=== Aim of the task ===
Your answer must be every line of the data that holds the string "Example".
BEGIN Material for this task
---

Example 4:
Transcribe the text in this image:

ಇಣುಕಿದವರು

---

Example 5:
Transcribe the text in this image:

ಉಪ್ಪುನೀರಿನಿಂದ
END Material for this task
BEGIN Material for this task
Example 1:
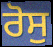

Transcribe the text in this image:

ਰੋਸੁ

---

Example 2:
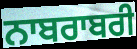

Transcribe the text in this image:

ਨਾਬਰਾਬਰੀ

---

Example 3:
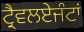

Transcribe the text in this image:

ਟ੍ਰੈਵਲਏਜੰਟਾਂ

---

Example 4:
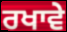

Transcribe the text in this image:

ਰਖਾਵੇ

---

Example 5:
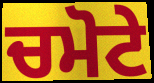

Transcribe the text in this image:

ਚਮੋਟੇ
END Material for this task
=== Your response ===
Example 4:
Example 5:
Example 1:
Example 2:
Example 3:
Example 4:
Example 5:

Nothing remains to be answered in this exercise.